Stored entries
───
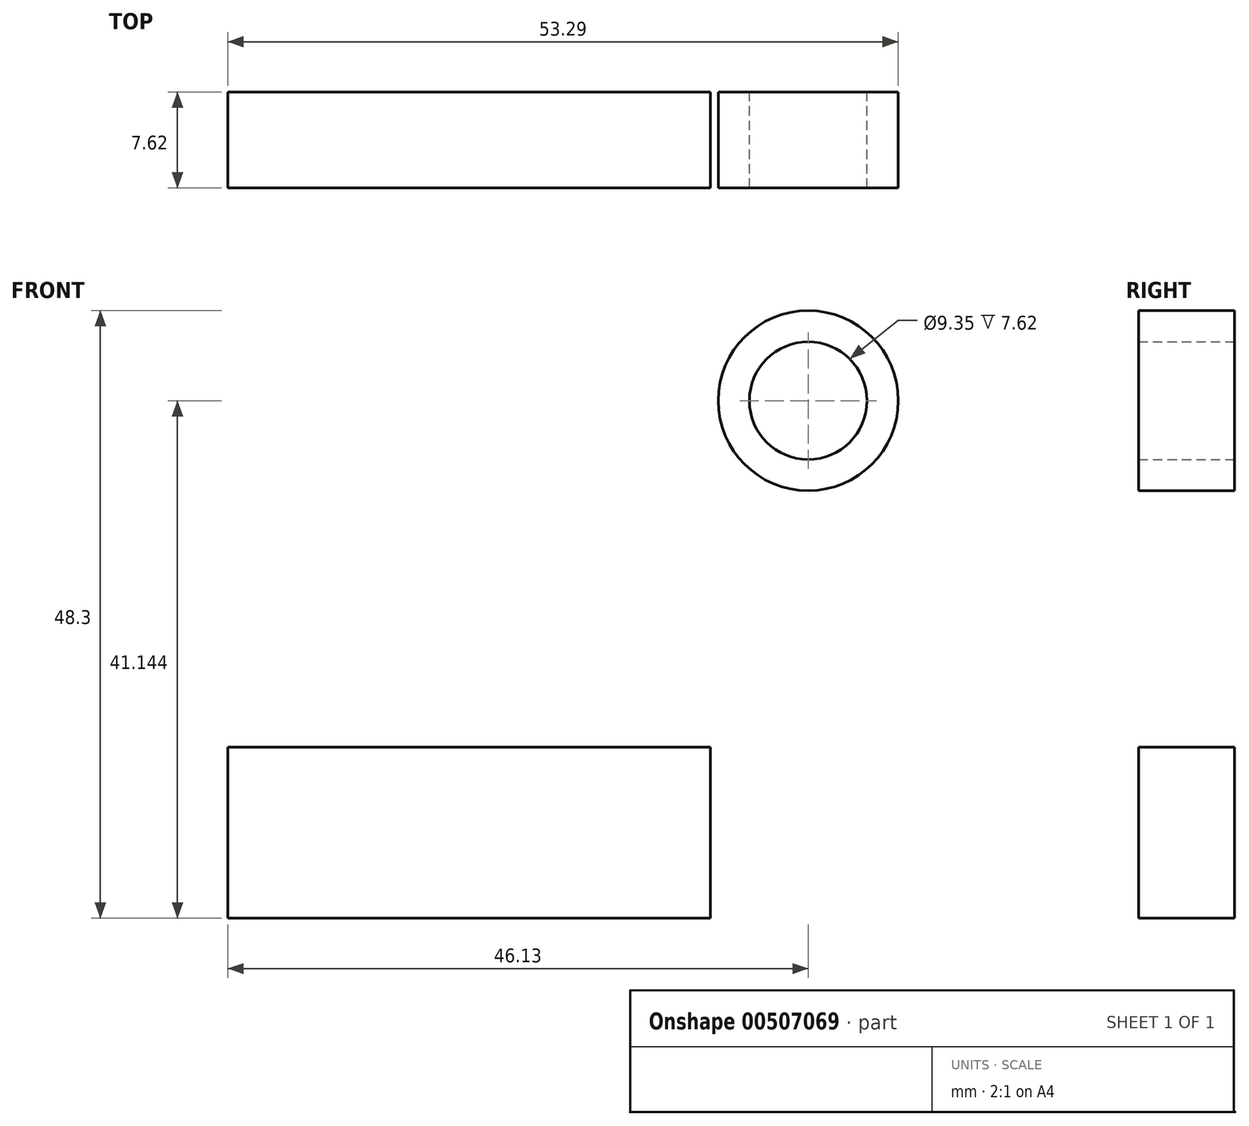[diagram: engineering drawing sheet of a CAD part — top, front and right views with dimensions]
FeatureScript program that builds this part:
annotation { "Feature Type Name" : "Feature", "Feature Type Description" : "" }
export const myFeature = defineFeature(function(context is Context, id is Id, definition is map)
    precondition{}
    {
        {
            var Q0;
            Q0=qCreatedBy(makeId("Front.planeOp"),FACE);
            var sketch = newSketch(context, id + "F0", { "sketchPlane" : qUnion([Q0])});
            skLineSegment(sketch, "E0.bottom", {"start": v(-7.79, 62.05) * mm, "end": v(7.79, 62.05) * mm, "construction": true});
            skLineSegment(sketch, "E0.top", {"start": v(-7.79, -62.05) * mm, "end": v(7.79, -62.05) * mm, "construction": true});
            skLineSegment(sketch, "E0.left", {"start": v(-7.79, 62.05) * mm, "end": v(-7.79, -62.05) * mm});
            skLineSegment(sketch, "E0.right", {"start": v(7.79, 62.05) * mm, "end": v(7.79, -62.05) * mm, "construction": true});
            skPoint(sketch, "E0.middle", {"position": v(0, 0) * mm});
            skLineSegment(sketch, "E1.bottom", {"start": v(-46.13, 34.5) * mm, "end": v(46.13, 34.5) * mm});
            skLineSegment(sketch, "E1.top", {"start": v(-46.13, 20.9) * mm, "end": v(46.13, 20.9) * mm});
            skLineSegment(sketch, "E1.left", {"start": v(-46.13, 34.5) * mm, "end": v(-46.13, 20.9) * mm});
            skLineSegment(sketch, "E1.right", {"start": v(46.13, 34.5) * mm, "end": v(46.13, 20.9) * mm, "construction": true});
            skPoint(sketch, "E1.middle", {"position": v(0, 27.7) * mm});
            skCircle(sketch, "E2", {"center": v(0, 62.05) * mm, "radius": 7.16 * mm});
            skCircle(sketch, "E3", {"center": v(0, 62.05) * mm, "radius": 4.67 * mm});
            skSolve(sketch);
        }
        {
            var Q0;
            Q0 = qSketchRegion(id + "F0", true);
            extrude(context, id + "F1", {"entities" : qUnion([Q0]), "depth" : 7.62 * mm});
        }
    });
───
#### Exercise
Copy the rows again with every "construction" swapped for "reference" and nothing else changed, leaving the pictures out.

#### Correct result
[diagram: engineering drawing sheet of a CAD part — top, front and right views with dimensions]
FeatureScript program that builds this part:
annotation { "Feature Type Name" : "Feature", "Feature Type Description" : "" }
export const myFeature = defineFeature(function(context is Context, id is Id, definition is map)
    precondition{}
    {
        {
            var Q0;
            Q0=qCreatedBy(makeId("Front.planeOp"),FACE);
            var sketch = newSketch(context, id + "F0", { "sketchPlane" : qUnion([Q0])});
            skLineSegment(sketch, "E0.bottom", {"start": v(-7.79, 62.05) * mm, "end": v(7.79, 62.05) * mm, "reference": true});
            skLineSegment(sketch, "E0.top", {"start": v(-7.79, -62.05) * mm, "end": v(7.79, -62.05) * mm, "reference": true});
            skLineSegment(sketch, "E0.left", {"start": v(-7.79, 62.05) * mm, "end": v(-7.79, -62.05) * mm});
            skLineSegment(sketch, "E0.right", {"start": v(7.79, 62.05) * mm, "end": v(7.79, -62.05) * mm, "reference": true});
            skPoint(sketch, "E0.middle", {"position": v(0, 0) * mm});
            skLineSegment(sketch, "E1.bottom", {"start": v(-46.13, 34.5) * mm, "end": v(46.13, 34.5) * mm});
            skLineSegment(sketch, "E1.top", {"start": v(-46.13, 20.9) * mm, "end": v(46.13, 20.9) * mm});
            skLineSegment(sketch, "E1.left", {"start": v(-46.13, 34.5) * mm, "end": v(-46.13, 20.9) * mm});
            skLineSegment(sketch, "E1.right", {"start": v(46.13, 34.5) * mm, "end": v(46.13, 20.9) * mm, "reference": true});
            skPoint(sketch, "E1.middle", {"position": v(0, 27.7) * mm});
            skCircle(sketch, "E2", {"center": v(0, 62.05) * mm, "radius": 7.16 * mm});
            skCircle(sketch, "E3", {"center": v(0, 62.05) * mm, "radius": 4.67 * mm});
            skSolve(sketch);
        }
        {
            var Q0;
            Q0 = qSketchRegion(id + "F0", true);
            extrude(context, id + "F1", {"entities" : qUnion([Q0]), "depth" : 7.62 * mm});
        }
    });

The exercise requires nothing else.